Ronald Walken was born in Queens, New York in 1943, and named after the actor Ronald Colman. “My parents were first-generation immigrants, both of them fortysomething when I was born. They came to America during the Depression and made a life. My dad was a baker from Germany. My mother was from Glasgow.” His mum pushed him and his two brothers into showbiz: “I was one of those kids who was on TV shows. I was in sketches with Jerry Lewis and Dean Martin. Never got paid a cent!” Is it true you ran away to join the circus? “I didn’t run away, I just got a job as a trainee lion tamer. Who’s going to turn that down?” He was 16 at the time and the job lasted one summer. But working with Sheba was blissful. “I would come into the cage and wave my whip, and she’d lazily get up and sit like a dog and maybe give a little roar. I like cats a lot. I’ve always liked cats. They’re great company.”

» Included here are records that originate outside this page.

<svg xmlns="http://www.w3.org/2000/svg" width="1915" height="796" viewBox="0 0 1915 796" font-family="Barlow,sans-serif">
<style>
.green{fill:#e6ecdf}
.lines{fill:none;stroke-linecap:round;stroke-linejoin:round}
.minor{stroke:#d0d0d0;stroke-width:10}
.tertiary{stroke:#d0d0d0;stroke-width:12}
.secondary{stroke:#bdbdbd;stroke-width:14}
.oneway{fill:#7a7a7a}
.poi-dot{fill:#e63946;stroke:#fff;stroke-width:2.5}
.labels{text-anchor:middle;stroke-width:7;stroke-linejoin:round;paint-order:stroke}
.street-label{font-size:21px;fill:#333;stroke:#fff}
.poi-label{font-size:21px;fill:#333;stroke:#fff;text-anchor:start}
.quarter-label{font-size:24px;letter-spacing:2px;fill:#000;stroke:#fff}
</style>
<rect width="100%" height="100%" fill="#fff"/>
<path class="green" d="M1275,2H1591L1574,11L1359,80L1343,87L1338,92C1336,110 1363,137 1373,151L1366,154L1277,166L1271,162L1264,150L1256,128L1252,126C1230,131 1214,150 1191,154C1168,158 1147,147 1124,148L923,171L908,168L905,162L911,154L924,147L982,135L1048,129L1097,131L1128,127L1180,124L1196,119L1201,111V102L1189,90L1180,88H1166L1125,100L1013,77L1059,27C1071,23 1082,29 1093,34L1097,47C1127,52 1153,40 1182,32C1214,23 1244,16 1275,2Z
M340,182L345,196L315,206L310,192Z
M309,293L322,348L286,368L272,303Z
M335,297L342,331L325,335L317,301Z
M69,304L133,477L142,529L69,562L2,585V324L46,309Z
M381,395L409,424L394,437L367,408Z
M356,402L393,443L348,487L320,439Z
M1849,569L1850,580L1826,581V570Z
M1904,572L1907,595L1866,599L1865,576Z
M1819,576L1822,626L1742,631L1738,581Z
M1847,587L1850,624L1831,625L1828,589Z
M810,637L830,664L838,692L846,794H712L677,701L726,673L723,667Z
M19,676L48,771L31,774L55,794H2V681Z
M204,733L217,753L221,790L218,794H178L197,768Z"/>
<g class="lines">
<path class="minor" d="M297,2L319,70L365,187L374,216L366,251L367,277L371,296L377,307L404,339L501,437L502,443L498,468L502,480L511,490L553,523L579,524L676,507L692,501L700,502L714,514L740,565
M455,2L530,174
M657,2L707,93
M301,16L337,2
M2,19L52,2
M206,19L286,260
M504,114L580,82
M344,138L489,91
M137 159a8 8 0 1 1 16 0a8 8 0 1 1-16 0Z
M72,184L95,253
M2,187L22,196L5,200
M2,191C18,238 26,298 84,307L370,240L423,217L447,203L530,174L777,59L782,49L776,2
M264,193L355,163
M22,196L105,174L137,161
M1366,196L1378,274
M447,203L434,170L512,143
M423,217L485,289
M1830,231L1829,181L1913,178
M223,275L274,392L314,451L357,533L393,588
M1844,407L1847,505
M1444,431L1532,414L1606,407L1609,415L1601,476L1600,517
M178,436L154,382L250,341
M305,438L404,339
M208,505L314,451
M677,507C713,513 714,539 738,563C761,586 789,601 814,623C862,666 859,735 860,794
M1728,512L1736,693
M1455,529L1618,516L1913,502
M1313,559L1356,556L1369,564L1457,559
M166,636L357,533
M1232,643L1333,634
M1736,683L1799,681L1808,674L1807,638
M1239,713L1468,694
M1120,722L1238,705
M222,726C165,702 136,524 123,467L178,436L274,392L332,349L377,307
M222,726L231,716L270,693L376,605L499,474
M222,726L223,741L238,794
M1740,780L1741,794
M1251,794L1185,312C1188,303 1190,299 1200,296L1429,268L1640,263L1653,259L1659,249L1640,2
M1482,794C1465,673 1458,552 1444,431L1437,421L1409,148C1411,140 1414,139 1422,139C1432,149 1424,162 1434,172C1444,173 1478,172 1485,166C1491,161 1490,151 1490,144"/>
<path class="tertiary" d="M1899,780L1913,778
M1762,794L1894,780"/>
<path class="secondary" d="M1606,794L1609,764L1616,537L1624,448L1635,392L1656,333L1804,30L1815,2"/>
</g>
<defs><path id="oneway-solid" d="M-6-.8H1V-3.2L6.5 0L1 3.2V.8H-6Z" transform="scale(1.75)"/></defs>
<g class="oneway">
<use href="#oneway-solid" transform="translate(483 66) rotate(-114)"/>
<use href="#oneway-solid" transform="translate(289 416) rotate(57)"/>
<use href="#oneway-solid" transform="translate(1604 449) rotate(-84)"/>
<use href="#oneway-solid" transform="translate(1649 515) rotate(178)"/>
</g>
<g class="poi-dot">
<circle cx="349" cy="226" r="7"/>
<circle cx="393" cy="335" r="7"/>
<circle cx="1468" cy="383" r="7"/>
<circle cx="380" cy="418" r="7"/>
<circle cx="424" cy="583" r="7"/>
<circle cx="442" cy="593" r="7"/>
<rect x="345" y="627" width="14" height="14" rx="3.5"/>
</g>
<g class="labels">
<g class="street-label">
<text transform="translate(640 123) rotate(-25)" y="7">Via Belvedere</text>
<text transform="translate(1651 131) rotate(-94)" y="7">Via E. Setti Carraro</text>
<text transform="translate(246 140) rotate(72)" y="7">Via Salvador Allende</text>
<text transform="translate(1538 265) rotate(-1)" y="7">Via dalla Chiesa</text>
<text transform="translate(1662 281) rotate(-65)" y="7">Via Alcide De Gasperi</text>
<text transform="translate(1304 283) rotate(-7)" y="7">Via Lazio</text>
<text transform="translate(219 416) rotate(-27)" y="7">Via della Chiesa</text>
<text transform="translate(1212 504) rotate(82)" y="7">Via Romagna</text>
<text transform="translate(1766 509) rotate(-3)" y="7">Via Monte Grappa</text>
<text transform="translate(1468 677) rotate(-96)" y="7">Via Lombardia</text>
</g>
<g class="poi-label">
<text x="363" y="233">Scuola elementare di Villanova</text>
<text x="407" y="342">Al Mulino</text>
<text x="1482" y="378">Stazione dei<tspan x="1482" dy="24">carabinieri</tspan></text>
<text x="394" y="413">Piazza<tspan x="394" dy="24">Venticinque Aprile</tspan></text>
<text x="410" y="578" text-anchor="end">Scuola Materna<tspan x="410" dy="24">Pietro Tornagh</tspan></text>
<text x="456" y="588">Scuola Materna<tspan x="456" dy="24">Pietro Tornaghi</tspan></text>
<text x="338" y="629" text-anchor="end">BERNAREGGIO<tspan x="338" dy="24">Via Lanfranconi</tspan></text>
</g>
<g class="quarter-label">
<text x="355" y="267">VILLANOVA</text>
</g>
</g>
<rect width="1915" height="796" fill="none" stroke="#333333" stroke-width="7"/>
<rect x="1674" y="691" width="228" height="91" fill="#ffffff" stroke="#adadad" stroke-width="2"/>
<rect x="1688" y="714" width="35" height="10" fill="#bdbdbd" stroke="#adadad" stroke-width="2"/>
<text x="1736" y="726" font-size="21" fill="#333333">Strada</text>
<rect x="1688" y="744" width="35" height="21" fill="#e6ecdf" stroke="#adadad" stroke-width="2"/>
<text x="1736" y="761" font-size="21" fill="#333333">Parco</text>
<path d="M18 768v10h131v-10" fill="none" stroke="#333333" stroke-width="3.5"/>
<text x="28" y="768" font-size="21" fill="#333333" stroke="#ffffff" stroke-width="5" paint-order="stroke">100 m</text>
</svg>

But the circus couldn’t hold Ronnie Walken for long. He went to university for one year, then dropped out to train professionally at the Washington Dance Studio. “Dancing was something I’d done since the age of three. In those days, working-class people like my parents sent their kids to learn tap, ballet and acrobatics.” By 1964, he was a nightclub dancer and had changed his name to Christopher (a friend thought it sounded more sophisticated). The same year, he was in a touring production of West Side Story, during which he fell in love with another cast member, Georgianne, whom he married in 1969. She went on to become a celebrated casting director (The Sopranos would be very different were it not for her).

His dance moves have frequently encouraged directors to treat him, like John Travolta or James Cagney, as someone who should do at least one crowd-pleasing quickstep per movie. Perhaps the best was his turn in Abel Ferrara’s 1990 King of New York, though the video for Fatboy Slim’s Weapon of Choice runs a close second. “It gets kind of annoying,” he says. “Just because you play violin, you don’t want to do it every time you’re asked.”

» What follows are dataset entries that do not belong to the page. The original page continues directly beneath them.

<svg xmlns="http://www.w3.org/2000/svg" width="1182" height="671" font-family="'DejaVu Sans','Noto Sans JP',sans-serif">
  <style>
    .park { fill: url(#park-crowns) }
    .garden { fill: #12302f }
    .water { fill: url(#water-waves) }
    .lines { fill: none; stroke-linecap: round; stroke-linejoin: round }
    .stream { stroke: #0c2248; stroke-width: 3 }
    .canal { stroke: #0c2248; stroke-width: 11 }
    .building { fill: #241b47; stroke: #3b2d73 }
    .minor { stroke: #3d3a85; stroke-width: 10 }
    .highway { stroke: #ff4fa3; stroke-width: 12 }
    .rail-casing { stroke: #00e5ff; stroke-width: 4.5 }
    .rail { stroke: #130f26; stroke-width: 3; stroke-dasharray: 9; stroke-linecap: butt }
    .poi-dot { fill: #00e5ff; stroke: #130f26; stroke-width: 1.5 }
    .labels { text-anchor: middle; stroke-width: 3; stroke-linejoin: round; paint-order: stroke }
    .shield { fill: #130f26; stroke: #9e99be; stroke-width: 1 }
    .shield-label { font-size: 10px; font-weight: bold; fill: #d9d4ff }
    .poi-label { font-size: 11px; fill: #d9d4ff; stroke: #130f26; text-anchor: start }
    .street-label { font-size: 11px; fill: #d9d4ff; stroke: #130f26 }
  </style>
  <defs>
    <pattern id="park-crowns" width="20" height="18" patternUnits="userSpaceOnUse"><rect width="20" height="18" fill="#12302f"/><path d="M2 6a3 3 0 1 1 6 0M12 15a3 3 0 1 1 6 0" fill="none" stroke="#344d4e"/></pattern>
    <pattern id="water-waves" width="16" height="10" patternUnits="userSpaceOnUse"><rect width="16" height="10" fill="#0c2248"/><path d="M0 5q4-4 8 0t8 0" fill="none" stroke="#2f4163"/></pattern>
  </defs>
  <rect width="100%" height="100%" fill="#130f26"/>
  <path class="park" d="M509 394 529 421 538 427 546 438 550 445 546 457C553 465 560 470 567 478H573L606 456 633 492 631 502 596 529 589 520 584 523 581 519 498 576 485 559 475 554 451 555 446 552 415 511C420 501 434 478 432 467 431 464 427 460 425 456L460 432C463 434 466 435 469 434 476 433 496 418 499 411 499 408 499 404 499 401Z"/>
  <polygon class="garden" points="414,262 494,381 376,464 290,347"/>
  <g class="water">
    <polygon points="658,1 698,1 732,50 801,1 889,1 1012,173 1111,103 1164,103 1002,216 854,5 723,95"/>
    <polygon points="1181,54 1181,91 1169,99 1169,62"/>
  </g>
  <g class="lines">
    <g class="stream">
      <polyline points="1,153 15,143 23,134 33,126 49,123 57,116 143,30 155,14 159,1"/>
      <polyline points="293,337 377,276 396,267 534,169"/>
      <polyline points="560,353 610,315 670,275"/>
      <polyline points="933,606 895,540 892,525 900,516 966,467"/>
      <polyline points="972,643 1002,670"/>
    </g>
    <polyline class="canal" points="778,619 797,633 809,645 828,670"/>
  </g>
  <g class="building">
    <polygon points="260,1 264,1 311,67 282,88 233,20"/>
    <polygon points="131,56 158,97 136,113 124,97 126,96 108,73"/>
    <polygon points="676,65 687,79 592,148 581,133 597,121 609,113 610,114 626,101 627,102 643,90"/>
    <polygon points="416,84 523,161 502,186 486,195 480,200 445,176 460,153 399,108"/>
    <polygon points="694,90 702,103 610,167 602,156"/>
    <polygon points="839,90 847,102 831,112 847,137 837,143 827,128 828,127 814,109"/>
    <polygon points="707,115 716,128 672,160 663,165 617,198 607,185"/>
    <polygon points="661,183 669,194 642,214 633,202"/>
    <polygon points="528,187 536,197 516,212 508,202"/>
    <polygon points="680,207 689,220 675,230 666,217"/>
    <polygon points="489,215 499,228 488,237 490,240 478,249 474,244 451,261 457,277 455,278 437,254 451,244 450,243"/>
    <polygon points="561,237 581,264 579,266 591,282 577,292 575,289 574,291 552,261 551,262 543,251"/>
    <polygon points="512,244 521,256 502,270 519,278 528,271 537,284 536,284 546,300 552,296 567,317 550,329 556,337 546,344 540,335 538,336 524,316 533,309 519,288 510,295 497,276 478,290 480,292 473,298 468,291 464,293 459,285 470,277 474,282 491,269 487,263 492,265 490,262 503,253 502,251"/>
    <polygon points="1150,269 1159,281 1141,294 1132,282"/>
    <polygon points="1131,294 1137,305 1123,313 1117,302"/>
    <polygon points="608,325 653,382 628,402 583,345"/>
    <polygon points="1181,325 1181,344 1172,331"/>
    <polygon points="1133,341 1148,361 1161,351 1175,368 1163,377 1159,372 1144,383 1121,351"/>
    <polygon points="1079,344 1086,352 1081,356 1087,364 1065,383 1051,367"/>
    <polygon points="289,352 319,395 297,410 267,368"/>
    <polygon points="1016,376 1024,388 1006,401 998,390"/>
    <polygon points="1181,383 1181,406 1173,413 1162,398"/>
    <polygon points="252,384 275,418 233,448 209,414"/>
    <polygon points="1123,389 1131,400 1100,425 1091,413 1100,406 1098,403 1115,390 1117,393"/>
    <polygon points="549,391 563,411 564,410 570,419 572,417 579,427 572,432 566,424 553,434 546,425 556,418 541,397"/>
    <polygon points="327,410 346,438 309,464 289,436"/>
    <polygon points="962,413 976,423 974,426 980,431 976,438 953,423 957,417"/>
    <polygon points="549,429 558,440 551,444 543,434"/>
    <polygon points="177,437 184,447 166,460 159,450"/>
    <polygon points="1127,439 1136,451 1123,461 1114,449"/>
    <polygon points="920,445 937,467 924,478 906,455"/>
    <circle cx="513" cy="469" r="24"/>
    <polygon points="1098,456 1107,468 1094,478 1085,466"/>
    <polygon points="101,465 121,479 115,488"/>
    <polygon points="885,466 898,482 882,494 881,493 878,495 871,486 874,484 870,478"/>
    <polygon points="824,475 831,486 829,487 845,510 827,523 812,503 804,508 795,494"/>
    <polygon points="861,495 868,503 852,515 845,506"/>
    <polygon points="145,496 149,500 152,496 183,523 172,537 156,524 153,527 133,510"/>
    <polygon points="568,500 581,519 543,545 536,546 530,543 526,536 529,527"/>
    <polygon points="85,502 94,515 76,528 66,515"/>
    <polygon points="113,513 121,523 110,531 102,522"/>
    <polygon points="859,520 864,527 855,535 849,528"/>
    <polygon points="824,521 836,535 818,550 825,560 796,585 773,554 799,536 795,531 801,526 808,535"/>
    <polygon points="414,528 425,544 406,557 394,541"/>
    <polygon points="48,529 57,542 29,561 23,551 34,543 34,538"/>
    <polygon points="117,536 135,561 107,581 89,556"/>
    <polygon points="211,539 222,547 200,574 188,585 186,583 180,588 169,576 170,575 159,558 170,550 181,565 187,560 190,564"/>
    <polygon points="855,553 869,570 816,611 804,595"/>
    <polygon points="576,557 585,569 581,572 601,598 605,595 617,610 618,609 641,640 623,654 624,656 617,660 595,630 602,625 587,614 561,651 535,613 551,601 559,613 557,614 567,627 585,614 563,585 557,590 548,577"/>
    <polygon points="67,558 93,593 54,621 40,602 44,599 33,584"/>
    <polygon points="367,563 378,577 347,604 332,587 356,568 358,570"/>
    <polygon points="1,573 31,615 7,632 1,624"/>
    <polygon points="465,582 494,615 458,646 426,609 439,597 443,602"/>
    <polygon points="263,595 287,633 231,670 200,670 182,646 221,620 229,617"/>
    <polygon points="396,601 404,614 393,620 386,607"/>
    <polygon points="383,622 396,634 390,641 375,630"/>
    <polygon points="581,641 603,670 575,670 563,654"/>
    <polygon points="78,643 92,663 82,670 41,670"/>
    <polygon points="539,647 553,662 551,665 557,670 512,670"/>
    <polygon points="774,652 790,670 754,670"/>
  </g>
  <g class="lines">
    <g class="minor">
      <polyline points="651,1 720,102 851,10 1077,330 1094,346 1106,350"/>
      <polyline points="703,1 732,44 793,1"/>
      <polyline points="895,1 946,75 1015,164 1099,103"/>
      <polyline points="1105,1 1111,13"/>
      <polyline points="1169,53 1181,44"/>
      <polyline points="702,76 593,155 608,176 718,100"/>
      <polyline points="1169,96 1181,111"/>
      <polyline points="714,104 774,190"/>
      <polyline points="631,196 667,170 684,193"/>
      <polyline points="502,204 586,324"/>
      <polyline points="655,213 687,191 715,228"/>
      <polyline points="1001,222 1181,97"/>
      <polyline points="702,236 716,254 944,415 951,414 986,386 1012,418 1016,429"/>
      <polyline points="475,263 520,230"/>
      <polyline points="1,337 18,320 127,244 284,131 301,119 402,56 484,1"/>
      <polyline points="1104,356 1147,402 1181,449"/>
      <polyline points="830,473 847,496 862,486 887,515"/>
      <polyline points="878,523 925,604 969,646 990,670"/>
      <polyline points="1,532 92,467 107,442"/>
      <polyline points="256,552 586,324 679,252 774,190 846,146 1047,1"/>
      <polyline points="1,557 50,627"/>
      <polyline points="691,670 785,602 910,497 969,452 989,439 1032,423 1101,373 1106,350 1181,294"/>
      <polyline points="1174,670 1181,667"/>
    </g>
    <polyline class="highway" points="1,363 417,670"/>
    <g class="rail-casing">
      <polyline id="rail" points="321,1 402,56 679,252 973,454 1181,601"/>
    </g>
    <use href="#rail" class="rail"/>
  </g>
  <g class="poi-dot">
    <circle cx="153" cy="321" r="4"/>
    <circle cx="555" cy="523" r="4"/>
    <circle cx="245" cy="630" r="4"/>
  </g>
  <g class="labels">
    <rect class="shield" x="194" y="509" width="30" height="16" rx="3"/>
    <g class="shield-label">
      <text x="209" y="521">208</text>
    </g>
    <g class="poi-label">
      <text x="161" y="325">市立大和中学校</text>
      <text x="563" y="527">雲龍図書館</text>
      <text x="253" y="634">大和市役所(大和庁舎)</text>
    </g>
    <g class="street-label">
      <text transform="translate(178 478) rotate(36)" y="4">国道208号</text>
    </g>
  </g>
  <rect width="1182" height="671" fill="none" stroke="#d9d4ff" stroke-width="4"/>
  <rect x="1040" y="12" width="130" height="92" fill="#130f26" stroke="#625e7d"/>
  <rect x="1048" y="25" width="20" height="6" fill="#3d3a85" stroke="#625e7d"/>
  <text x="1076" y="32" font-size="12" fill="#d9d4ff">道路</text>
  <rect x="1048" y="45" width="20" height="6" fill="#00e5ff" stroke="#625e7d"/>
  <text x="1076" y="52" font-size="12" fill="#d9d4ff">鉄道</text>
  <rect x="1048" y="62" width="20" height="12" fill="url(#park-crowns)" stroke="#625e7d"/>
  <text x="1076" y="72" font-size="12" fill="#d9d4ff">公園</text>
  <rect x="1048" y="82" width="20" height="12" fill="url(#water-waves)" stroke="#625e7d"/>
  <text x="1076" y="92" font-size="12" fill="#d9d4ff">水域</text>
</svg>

Even in The Outlaws, Merchant inveigles Walken into a little soft shoe shuffle. One of Frank’s fellow cons plays Sam Cooke’s Chain Gang as they sweep a derelict building. Walken does a dainty twirl with his broom. “I didn’t mind doing that, because it felt organic.”

We will next see Walken in a workplace thriller called Severance opposite Adam Scott, Patricia Arquette and John Turturro on Apple TV+. How come you’re belatedly doing so much TV? “That’s where the action is. It didn’t used to be.

“I always wanted to be in movies and when they asked I came running. I was part of that generation that came when the Hollywood studio system fell apart and suddenly, instead of shooting on sound stages in Hollywood, we were shooting in the jungle or somewhere crazy in Europe. It was an adventure.”

You were, I suggest, part of that maverick generation of wildly talented easy riders and raging bulls who gave Hollywood a new lease of life. “Perhaps,” whispers a voice 3,400 miles away. “I love to work – that’s one of the reasons we didn’t have children – and I probably won’t ever retire.” That’s good news for Merchant, as a second series of The Outlaws has already been commissioned.

“I’ve never had hobbies,” he says, “just a strong work ethic like my father. Tennis? Swimming? Golf? They never did it for me. Acting is really what I love. I don’t really like to go out of the house unless I’m working.”